* **Task list**:
1. Summarize the Sonic Corp. registration statement in two sentences.
2. Carry on the Sonic Corp. registration statement from the point where it stops.

(Text Opens)

AS FILED WITH THE SECURITIES AND EXCHANGE COMMISSION ON APRIL 30, 1997

                                                    REGISTRATION NO. 333-   
- ------------------------------------------------------------------------------
- ------------------------------------------------------------------------------

                                  UNITED STATES
                       SECURITIES AND EXCHANGE COMMISSION
                             WASHINGTON, D.C. 20549

                           --------------------------

                                    FORM S-8
             REGISTRATION STATEMENT UNDER THE SECURITIES ACT OF 1933

                           --------------------------

                                  SONIC CORP.
             -----------------------------------------------------
             (Exact name of registrant as specified in its charter)


                 DELAWARE                                  73-1371046
     -------------------------------                   --------------------
     (State or other jurisdiction of                   (I.R.S. Employer  
     incorporation or organization)                     Identification No.) 

                                101 PARK AVENUE
                         OKLAHOMA CITY, OKLAHOMA 73102
         ------------------------------------------------------------
         (Address, including zip code, of principal executive offices)

                   SONIC CORP. SAVINGS AND PROFIT SHARING PLAN
                   -------------------------------------------
                           (Full title of the plan)

                              J. CLIFFORD HUDSON
                    PRESIDENT AND CHIEF EXECUTIVE OFFICER
                                  SONIC CORP.
                                101 PARK AVENUE
                          OKLAHOMA CITY, OKLAHOMA 73102
                            TELEPHONE: (405) 280-7654
              --------------------------------------------------
              (Name, address, including zip code, and telephone
               number, including area code, of agent for service)


- ------------------------------------------------------------------------------------------
                                             PROPOSED        PROPOSED 
     TITLE OF EACH           AMOUNT          MAXIMUM         MAXIMUM 
  CLASS OF SECURITIES        TO BE       OFFERING PRICE     AGGREGATE        AMOUNT OF 
  TO BE REGISTERED(1)     REGISTERED(2)    PER SHARE(3)   OFFERING PRICE  REGISTRATION FEE 
- ------------------------------------------------------------------------------------------ 
                                                                 
Common Stock, $.01 par   150,000 shares      $13.63         $2,044,500         $619.55
  value 
Interests in the Plan        (3)                (3)            (3)                (3) 
- ------------------------------------------------------------------------------------------


(1)  Based on the number of shares currently held by the trustee (the
     "Trustee") of the trust established in connection with the Sonic Corp.

(Text Closes)
(Source material Opens)

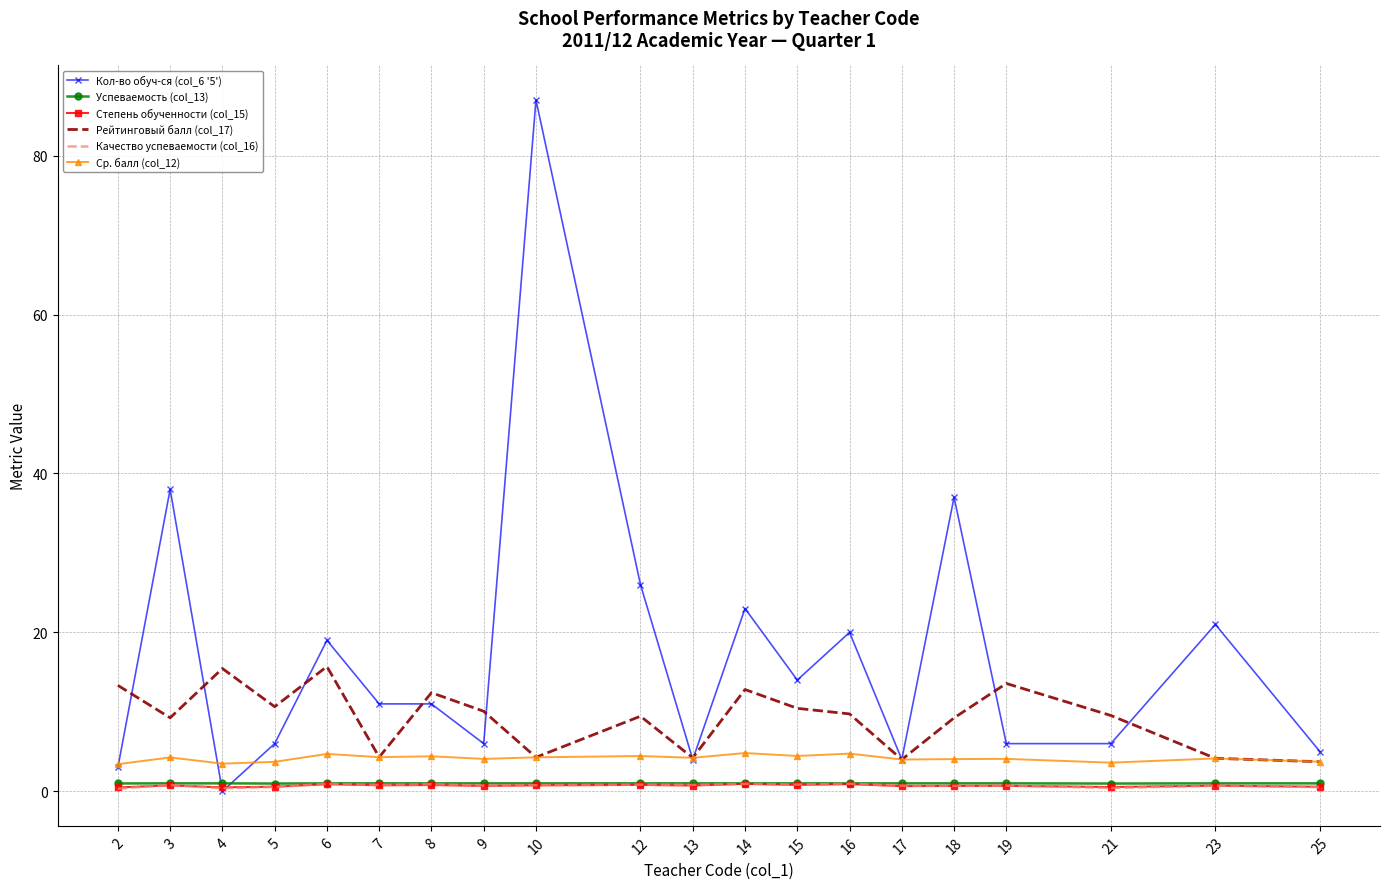

True or false: Качество успеваемости (col_16) and Рейтинговый балл (col_17) intersect in this chart.

False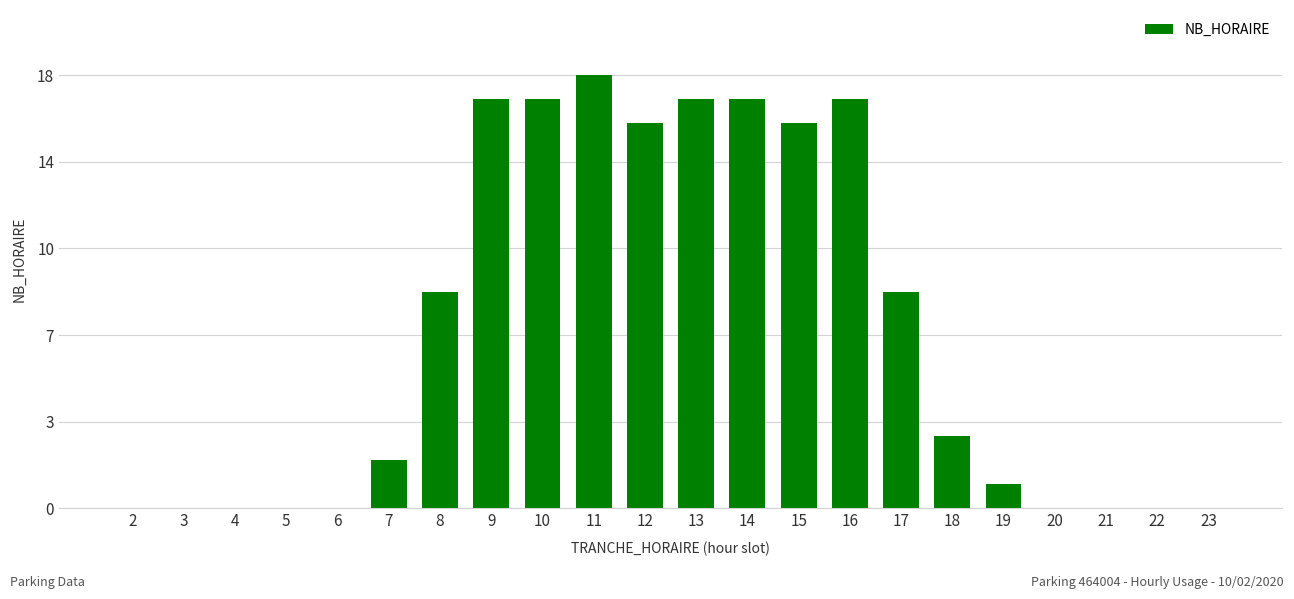

How many values are below 3?

11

(Source material Closes)

* **Answers by task**:
1. Sonic Corp., a Delaware company with principal executive offices at 101 Park Avenue in Oklahoma City, filed this Form S-8 registration statement under the Securities Act of 1933 with the Securities and Exchange Commission on April 30, 1997, for the Sonic Corp. Savings and Profit Sharing Plan, naming President and Chief Executive Officer J. Clifford Hudson as agent for service. It registers 150,000 shares of $.01 par value common stock, along with interests in the plan, at a proposed maximum offering price of $13.63 per share, a proposed maximum aggregate offering price of $2,044,500, and a registration fee of $619.55.

2.
     Savings and Profit Sharing Plan (the "Plan") and shares estimated to
     be purchased by the Trustee, or issued by the Company to the Plan,
     during the three-to-five-year period beginning with the effective date
     of this Registration Statement.

(2)  Estimated solely for purposes of calculating the registration fee in
     accordance with Rule 457(c) and (h).

(3)  Pursuant to Rule 416(c) under the Securities Act of 1933, there are
     also registered hereunder such additional indeterminate number of
     interests to be offered or sold pursuant to the employee benefit plan
     described herein.
- -------------------------------------------------------------------------------
- -------------------------------------------------------------------------------


                                     PART I

            INFORMATION REQUIRED IN THE SECTION 10(a) PROSPECTUS

     Sonic Corp. (the "Company") will send or give to all participants in the
Sonic Corp. Savings and Profit Sharing Plan (the "Plan") the document(s)
containing the information specified by Part I of this Form S-8 Registration
Statement (this "Registration Statement") as specified in Rule 428(b)(1)
promulgated by the Securities and Exchange Commission (the "Commission") under
the Securities Act of 1933, as amended (the "1933 Act").  The Company has not
filed those documents with the Commission, but those documents (along with the
documents incorporated by reference into the Registration Statement pursuant to
Item 3 of Part II hereof) shall constitute a prospectus that meets the
requirements of Section 10(a) of the 1933 Act.

                                   PART II

               INFORMATION REQUIRED IN THE REGISTRATION STATEMENT

ITEM 3. INCORPORATION OF DOCUMENTS BY REFERENCE.

     The Company hereby incorporates by reference the following documents filed
with the Commission:

     (a)  The Company's latest Annual Report on Form 10-K, as filed pursuant to
Section 13 or 15(d) of the Securities Exchange Act of 1934, as amended (the
"Exchange Act");

     (b)  The Plan's latest Annual Report on Form 11-K, as filed pursuant to
Section 15(d) of the Exchange Act;

     (c)  All other reports filed by the Company pursuant to Section 13 or 15(d)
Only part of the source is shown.